Traían los moros muy buenos hortelanos y sobrados conocimientos de horticultura y regadíos, del Yemen del Sur, que era un vergel hasta que se rompió la presa que irrigaba sus campos (y ellos, torpes, no supieron repararla). Mejoradas por el regadío, las vegas del Guadalquivir, del Ebro y de los ríos levantinos aumentaron su producción. Los árabes mejoraron el bosque nacional aportando variedades desconocidas de algunas especies ya existentes. A ello hay que sumar la aclimatación de nuevas especies orientales: palmeras del Sahara; almendros del sudoeste asiático; el castaño del mar Negro y Turquía; higueras de Berbería; el melocotonero llegado de China a través de Irán; el albaricoque, el granado… La naranja amarga llegó en el siglo X; el limonero originario de Persia, en el XII; la lima, en el XIII; la naranja valenciana, en el XV, hoy desbancada por la naranja guachi (de guachintona o washingtona) que entró en los años cincuenta del siglo XX. Hasta entonces habíamos comido la primigenia naranja china traída por los moros, pequeña y rica en semillas.
También aclimataron plantas de uso industrial, como diversos árboles tintoreros o moreras, con cuyas hojas se alimentaba el gusano productor de la seda, una de las actividades artesanales más saneadas.
En su Tratado de agricultura el almeriense Ibn Luyun (1282-1349) enumera cinco hortalizas con flores (berenjena, calabaza, melón, cohombro y pepino) y otras cinco con raíces (ajos, cebollas, nabos, rábanos y zanahorias). Existen, además, siete verduras comestibles: lechuga, almuelle, bledo, espinaca, col, acelga y coliflor. Las plantas que sazonan los alimentos son: cilantro, arañuela, ajedrea, alcaravea, fenogreco (alhova), anís y comino. Entre las plantas que sirven de recreo cita la rosa, la azucena, el alhelí, los narcisos blanco y amarillo, las diversas clases de albahacas y manzanillas, el mastuerzo, la ruda, el ajenjo, las variadas especies de malvavisco, la adormidera, el cardo, la adelfa real, el toronjil, la mejorana, el sándalo, la hierbabuena, el maro, el cártamo, la sangre de dragón, la rubia, la alhoña y la matricaria. Ibn Luyun menciona también los sembrados de azafrán y caña de azúcar.
Los huertos de al-Andalus producían gran variedad de frutas, pero las más apreciadas eran el higo, la granada, y las uvas, tanto frescas como reducidas a jarabes, con los que se aromatizaban las sopas y las salsas.
De muchas frutas se obtenían refrescos y zumos. La bebida favorita de Abd al-Rahmán III era la granadina, o sea, el jarabe de granada diluido en agua fría. Otras frutas se consumían frescas, secas al sol (cerezas, ciruelas, higos, uvas) o prensadas y curadas en harina (higos, dátiles, melocotones, ciruelas). También se conservaban en almíbar granadas, manzanas, uvas, bellotas, castañas, calabazas y hasta pepinos.

Lo que se pide:
Prolonga el texto sobre los cultivos y frutas de al-Andalus a partir de su última oración.

Datos de entrada:
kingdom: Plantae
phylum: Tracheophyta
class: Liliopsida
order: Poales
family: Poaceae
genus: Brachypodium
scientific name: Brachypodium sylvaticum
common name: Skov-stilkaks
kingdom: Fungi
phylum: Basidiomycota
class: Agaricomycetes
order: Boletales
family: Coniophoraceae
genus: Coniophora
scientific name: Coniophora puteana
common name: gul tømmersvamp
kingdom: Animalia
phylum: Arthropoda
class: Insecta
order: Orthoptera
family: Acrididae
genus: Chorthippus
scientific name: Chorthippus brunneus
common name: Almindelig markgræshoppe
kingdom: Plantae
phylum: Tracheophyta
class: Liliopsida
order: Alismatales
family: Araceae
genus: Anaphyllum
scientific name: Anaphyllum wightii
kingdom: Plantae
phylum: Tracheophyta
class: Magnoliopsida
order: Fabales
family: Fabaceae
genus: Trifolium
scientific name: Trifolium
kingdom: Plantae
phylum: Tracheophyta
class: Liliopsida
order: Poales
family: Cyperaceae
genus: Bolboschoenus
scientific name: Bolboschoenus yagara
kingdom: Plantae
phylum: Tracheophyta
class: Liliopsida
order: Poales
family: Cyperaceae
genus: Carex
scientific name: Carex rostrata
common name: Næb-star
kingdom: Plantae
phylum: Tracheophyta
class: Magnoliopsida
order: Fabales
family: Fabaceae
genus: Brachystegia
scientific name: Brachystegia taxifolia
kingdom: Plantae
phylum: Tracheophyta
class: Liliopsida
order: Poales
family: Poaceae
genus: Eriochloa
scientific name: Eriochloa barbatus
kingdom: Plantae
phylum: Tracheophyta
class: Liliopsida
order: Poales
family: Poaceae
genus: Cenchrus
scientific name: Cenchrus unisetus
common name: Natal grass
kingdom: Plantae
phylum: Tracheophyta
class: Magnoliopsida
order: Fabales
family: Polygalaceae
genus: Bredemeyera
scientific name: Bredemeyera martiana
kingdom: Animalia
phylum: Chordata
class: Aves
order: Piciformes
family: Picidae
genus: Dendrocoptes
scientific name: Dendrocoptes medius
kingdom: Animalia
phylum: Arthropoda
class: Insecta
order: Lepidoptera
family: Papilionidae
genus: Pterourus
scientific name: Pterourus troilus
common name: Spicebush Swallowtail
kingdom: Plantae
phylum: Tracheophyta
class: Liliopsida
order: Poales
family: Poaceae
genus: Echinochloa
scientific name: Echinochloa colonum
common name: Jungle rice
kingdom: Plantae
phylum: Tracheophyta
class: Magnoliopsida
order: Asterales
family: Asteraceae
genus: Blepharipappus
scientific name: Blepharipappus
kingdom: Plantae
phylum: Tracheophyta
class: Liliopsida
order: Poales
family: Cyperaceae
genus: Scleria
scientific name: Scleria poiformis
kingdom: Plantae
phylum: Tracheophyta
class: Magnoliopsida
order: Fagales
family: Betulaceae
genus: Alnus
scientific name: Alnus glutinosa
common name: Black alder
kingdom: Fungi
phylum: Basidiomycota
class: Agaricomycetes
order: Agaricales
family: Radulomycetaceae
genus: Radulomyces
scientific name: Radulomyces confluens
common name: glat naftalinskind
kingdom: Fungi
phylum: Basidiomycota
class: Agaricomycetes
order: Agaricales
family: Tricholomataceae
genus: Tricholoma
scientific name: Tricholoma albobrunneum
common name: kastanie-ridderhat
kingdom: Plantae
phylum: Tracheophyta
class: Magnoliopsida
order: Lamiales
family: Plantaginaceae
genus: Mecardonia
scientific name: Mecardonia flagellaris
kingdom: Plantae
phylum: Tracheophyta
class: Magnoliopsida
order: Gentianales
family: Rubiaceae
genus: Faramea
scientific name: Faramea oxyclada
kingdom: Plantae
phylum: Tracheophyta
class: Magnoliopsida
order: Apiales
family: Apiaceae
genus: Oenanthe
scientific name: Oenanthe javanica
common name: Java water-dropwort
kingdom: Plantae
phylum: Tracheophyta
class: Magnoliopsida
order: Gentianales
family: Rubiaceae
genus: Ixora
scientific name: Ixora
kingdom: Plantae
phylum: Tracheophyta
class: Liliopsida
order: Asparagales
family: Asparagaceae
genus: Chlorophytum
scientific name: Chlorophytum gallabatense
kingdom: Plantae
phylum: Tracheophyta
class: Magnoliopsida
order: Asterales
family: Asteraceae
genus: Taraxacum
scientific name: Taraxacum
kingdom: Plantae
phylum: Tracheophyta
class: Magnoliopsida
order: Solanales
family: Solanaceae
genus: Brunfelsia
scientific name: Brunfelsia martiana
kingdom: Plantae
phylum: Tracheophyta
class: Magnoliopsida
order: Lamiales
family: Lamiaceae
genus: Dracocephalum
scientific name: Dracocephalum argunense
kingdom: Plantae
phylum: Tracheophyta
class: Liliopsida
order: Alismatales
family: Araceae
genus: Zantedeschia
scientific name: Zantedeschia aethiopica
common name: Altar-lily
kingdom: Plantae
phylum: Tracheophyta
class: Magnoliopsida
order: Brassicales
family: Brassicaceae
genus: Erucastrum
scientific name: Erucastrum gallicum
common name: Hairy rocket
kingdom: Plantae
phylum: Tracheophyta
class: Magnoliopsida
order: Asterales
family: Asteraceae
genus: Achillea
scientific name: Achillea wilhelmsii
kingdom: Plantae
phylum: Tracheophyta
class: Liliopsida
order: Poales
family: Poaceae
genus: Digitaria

Respuesta:
El filósofo Avicena desayunaba higos frescos, a pie de higuera, después de palpar con tres dedos las pancillas negras mientras dictaba a un amanuense su Canon médico. Cuando la cosecha maduraba de golpe y no daba abasto a recogerla, ponía a trabajar al escribiente y transformaba el sobrante en arrope, en turrones (secos y espolvoreados con harina), en pan de higo con nueces y almendra, en higos con queso, en pastas, más o menos diluidas, y en jarabes. Ya en Roma y Bizancio habían descubierto que el higo combina bien con el hígado y con los riñones. Los andalusíes apreciaban un guisado de higos con hígado de ternera. Y, como en los tiempos paganos, los gansos se cebaban con higos para obtener foie gras.
Había muchas variedades de manzana, que se usaban en la culinaria no solo como guarnición de carnes, sino como componente de platos ácidos, y en jarabes y sidra. Y de la mano de la manzana, su primo el membrillo, del que se hacía carne, como hoy.
La sura quinta, versículo 99, del Corán reza:
«El vino, los juegos de azar y las imágenes son una abominación inventada por Satanás; evitad todo esto si queréis ser fieles».
La prohibición de las bebidas alcohólicas solo se respetó en al-Andalus cuando no había más remedio. Mientras los cristianos mozárabes coexistieron con los musulmanes no faltaron vides, ni lagares, ni bodegas, ni tabernas (jana). Los alfaquíes (tan aguafiestas siempre) refunfuñaban de que los musulmanes bebieran vino, pero la población no les hacía mucho caso salvo en los periodos en que conseguían el poder coactivo necesario.
Los musulmanes extranjeros que visitaban España se escandalizaban de la permisividad de las autoridades en lo tocante al consumo de vino. El recurso al vino como metáfora recorre la poesía del emirato, del califato y de los primeros taifas de modo machacón y casi abusivo.
En la época califal, el vino se consumió en abundancia, como refleja la poesía, que está repleta de himnos y elogios al dorado néctar. Veamos cómo canta la belleza de la amada el príncipe omeya Taliq:
«El vaso lleno de rojo néctar era, entre sus dedos blancos, como un crepúsculo amanecido encima de una aurora».
No le faltaba labia al perillán.
El lector poco avisado que frecuente la poesía andalusí sacará la impresión de que los andalusíes eran unos borrachuzos. Quizá sea un juicio excesivo, pero es evidente que disfrutaron de vino doblemente, por sí mismo y por el placer añadido de transgredir un mandamiento de su religión.
En época califal, las mejores bodegas estaban en conventos cristianos, extramuros de la ciudad, fuera de la jurisdicción municipal. Los musulmanes acudían a ellos a beber o a comprar los caldos para consumirlos en casa, especialmente el famoso «vino del convento» (jamr al-dayr).
Los bodegueros mozárabes de Segunda (el mercado estatal a las afueras de Córdoba) abastecían las abundantes tabernas de Córdoba. Algunas estaban regentadas por una tabernera (jammara) más o menos complaciente. Como el sexo va frecuentemente unido al alcohol, el negocio prosperó y los monasterios cristianos ampliaron la gama de sus servicios.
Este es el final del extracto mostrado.